[選択した抜粋]

ライブを捨ててスタジオワークに専念したXTC
今から40年前の1982年2月12日、XTCのアルバム『イングリッシュ・セツルメント』がリリースされた。
XTCは、本作リリース後、ほんの少しライブ活動を行ったものの、以降はライブを全く行わないスタジオバンドとしてのキャリアを歩み始めている。
レコーディングの時点では本作をライブ演奏で再現することも前提としてあったのだろうが、中心メンバーのアンディ・パートリッジは、おそらくライブ活動へ前向きに取り組もうとする意欲は無くなったおり、そんなことからもスタジオワークや音作りに拘り抜いて作り上げた作品であり、その結果としてアナログ盤2枚組というボリューム満点の大作としてリリースされた。
XTCは、前作『ブラック・シー』においてポップセンス抜群でありながらも捻くれたメロディーを攻撃的で勢いのあるビートにのせることで、単なる直情型のパンクバンドではないところを見せつけてくれた。そして、その破壊力抜群のドラムの音作りを担っていたのが、プロデューサーのスティーブ・リリー・ホワイトとエンジニアのヒュー・パジャムだ。彼らによって作り出されたゲートリバーブという独特なサウンドは、ドラムの残響音をバッサリとカットすることで、ビートの粒立ちと輪郭をクッキリとさせ、硬質なビートを手に入れたのだ。

[/選択した抜粋]
[提供データ]

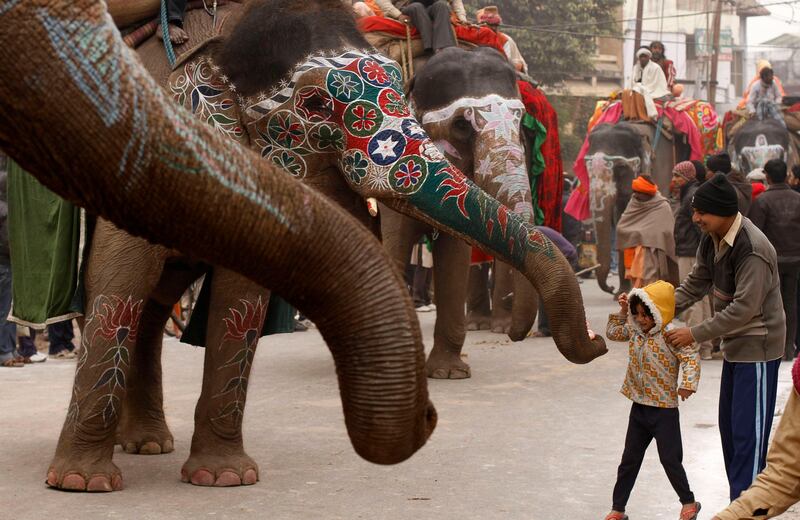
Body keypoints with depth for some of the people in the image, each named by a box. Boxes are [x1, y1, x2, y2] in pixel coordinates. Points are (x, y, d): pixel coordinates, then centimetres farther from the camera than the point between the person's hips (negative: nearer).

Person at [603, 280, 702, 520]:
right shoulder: (635, 330, 3)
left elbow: (692, 357, -26)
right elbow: (613, 332, 18)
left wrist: (688, 383, -41)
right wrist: (622, 311, 5)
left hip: (664, 410, -6)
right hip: (639, 407, 7)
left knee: (670, 459, 2)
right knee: (629, 460, 11)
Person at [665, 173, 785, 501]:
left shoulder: (753, 250, -27)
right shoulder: (711, 240, 2)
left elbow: (744, 308, -30)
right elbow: (696, 284, 10)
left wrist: (696, 334, -26)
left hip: (758, 346, -10)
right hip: (734, 344, 10)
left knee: (748, 433, -8)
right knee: (728, 427, 16)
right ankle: (739, 502, 28)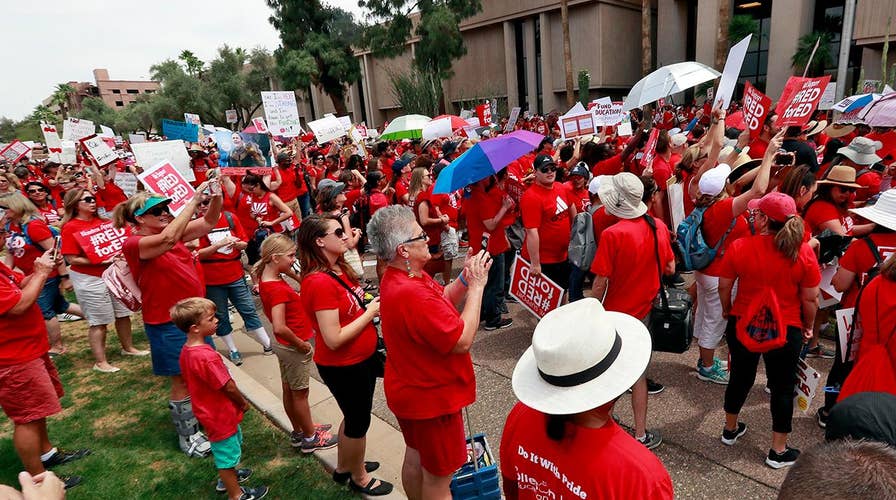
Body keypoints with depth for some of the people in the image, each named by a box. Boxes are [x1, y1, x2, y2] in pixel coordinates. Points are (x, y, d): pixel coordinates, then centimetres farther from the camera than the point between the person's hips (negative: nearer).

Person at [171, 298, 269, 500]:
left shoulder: (187, 350, -5)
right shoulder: (206, 357, -35)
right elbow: (228, 386, -26)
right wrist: (243, 403, -7)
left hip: (210, 412, 9)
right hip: (221, 415, -9)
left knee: (228, 446, 30)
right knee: (228, 452, 11)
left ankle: (226, 477, 52)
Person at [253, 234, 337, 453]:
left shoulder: (266, 278, -1)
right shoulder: (278, 289, -30)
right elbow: (279, 328, -35)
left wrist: (290, 271, -1)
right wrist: (301, 344, -22)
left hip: (284, 345, 9)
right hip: (294, 346, -9)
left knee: (289, 391, 22)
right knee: (300, 393, 9)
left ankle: (299, 431, 41)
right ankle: (310, 439, 27)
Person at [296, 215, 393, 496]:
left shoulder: (339, 269, 0)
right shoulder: (319, 282, -28)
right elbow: (333, 339, -29)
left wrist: (372, 306, -3)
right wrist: (370, 312, -22)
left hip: (361, 359, 9)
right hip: (343, 367, -9)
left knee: (354, 416, 26)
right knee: (359, 421, 13)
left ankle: (344, 466, 49)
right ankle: (359, 478, 38)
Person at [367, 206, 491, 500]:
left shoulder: (398, 277, -2)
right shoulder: (411, 294, -35)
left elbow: (443, 300, 6)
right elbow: (463, 340, -30)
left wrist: (465, 278, -10)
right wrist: (476, 286, -24)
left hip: (412, 390, 10)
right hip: (433, 398, -10)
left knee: (416, 456, 27)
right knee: (439, 475, 10)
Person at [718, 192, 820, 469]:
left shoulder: (739, 247, -15)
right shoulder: (803, 252, -14)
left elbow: (724, 286, -6)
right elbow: (810, 298, -7)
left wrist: (727, 311, 13)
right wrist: (808, 326, 10)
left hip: (743, 325, 1)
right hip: (786, 330, -1)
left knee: (740, 378, 21)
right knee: (782, 388, 14)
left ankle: (730, 429, 41)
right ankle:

[/提供データ]

## 作業項目 1
XTCについての抜粋によると、アルバム『イングリッシュ・セツルメント』がリリースされたのはいつか。
## 作業項目 2
XTCについての抜粋を、最後の文に続けて書き継げ。

## 期待される出力 1
1982年2月12日。

## 期待される出力 2
モダンポップの理想形「イングリッシュ・セツルメント」
こうした時代の最先端の音を獲得したXTCだが、本作『イングリッシュ・セツルメント』では、ゲートリバーブの一点突破ではなく、もっと複雑なビートとリズムを多用し、ドラムの音色への拘りよりも、ビートやリズムの組み立て方そのものが複雑なものに変わっており、ワールド・ミュージック的なリズムの導入が図られている。また、ビートの大きな変化は曲作りや他のアレンジにも影響をもたらしている。
ソングライティングについては、さらに複雑で捻くれまくったメロディーを奏でるようになってきたし、ギターについてもアコースティックギターが大幅に導入されている。キーボードも楽曲全体のバランスを整えることに重点が置かれるように変化してきている。
こうした変化はアルバム全体で1つの作品を作り上げる意識をも強め、コンセプトアルバムとまではいかないにしても、70年代後半の初期パンク出身のバンドとは全く思えないモダンポップの理想形とも言える大傑作を作り上げることに成功したのだ。
偏狂ポップマニアの面目躍如?
XTCは、この後も英国箱庭ポップの名作『スカイラーキング』やサイケ期のビートルズのパロディのような『オレンジズ・アンド・レモンズ』、ストリングスが鳴り響く中を変幻自在のポップメロディーがアヴァンギャルドに動き回る『アップル・ヴィーナス Vol.1』等ひと癖もふた癖もあるアルバムを作り、その度に世界中のXTCマニアをニンマリとさせている。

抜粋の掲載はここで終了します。